Corporate Animals throws a lot of ideas at the wall most land, but not all. As a whole Corporate Animals has a clear sense of self, but lets a little too loose in the middle and the pacing and coherency suffer as a result. Easy gags and shock moments are milked for all their worth, and even the incredible casting of Demi Moore as CEO/Trumpian menace Lucy Vanderton starts to lose its bite. By far the standout sequences are dialogue-heavy, focusing on a mix of personalities glibly talking through dire straits. These play to Sam Bain’s strengths you can almost hear Jez and Super Hans debating to eat Mark in this cave (you just know they’d gang up on him like that).

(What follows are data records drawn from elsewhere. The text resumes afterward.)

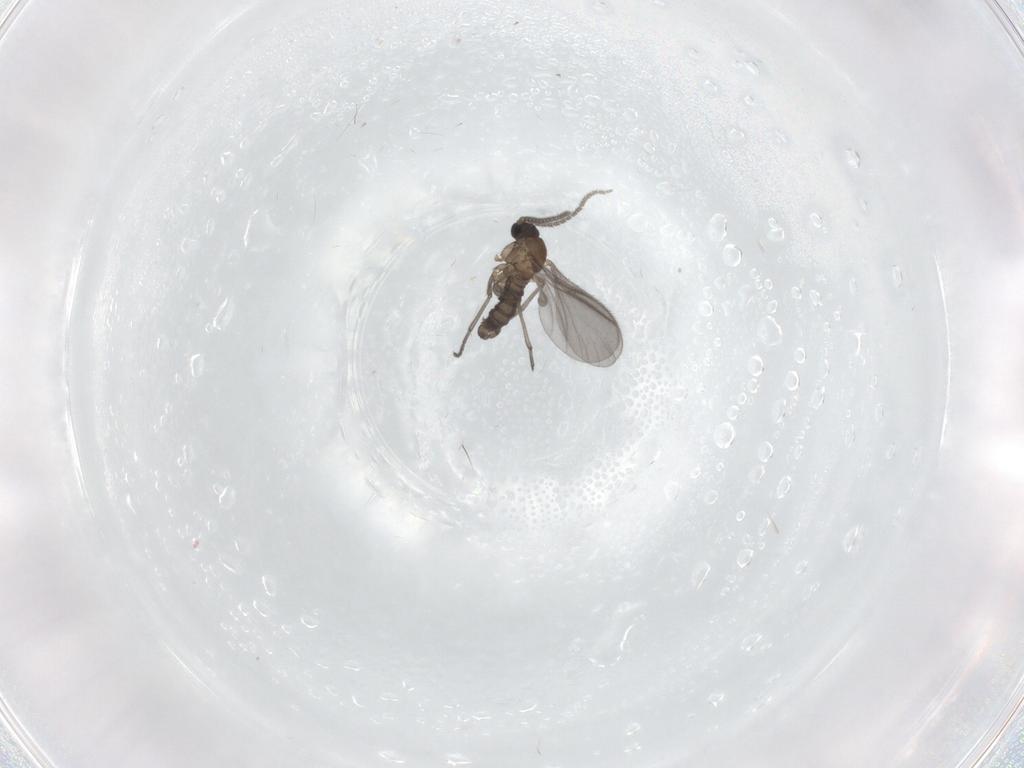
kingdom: Animalia
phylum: Arthropoda
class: Insecta
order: Diptera
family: Sciaridae
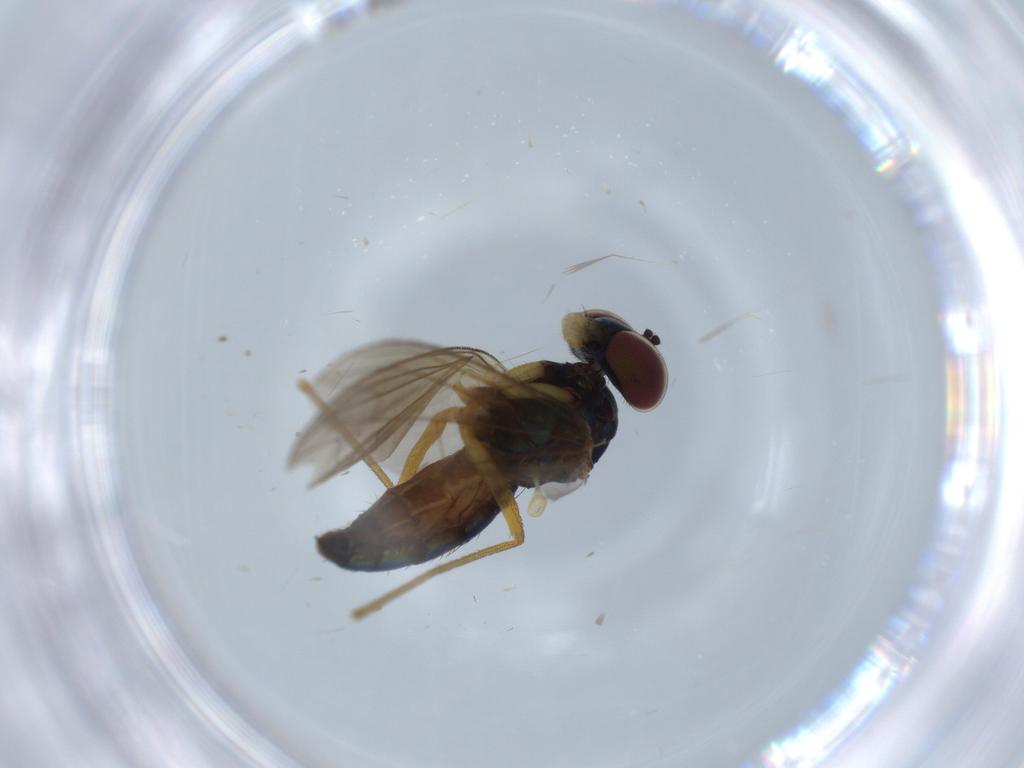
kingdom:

Moore stands out with her grotesque performance, but this is undoubtedly an ensemble film Corporate Animals lines up a stellar cast of smaller names and gives them each their time to shine. Notable standouts include Karan Soni, who continues to steal the limelight with his unique blend of passive-aggression, and Nasim Pedrad’s quiet desperation at having to eat an ex-boyfriend.

Combining Bain’s magic for dialogue with the uneasy humour of Brice’s The Overnight and the horror of his Creep series, Corporate Animals struggles under the weight of so many hats, but ultimately emerges as a cracking black comedy. Come for the horror, stay for the conversation just maybe don’t book any caving trips for the near future.



CAST: Demi Moore, Ed Helms, Jessica Williams, Karan Soni

DIRECTOR: Patrick Brice

WRITER: Sam Bain

SYNOPSIS: When disaster strikes a corporate team-building retreat to New Mexico, the workers of Incredible Edible Cutlery and their megalomaniacal CEO must band together in order to survive.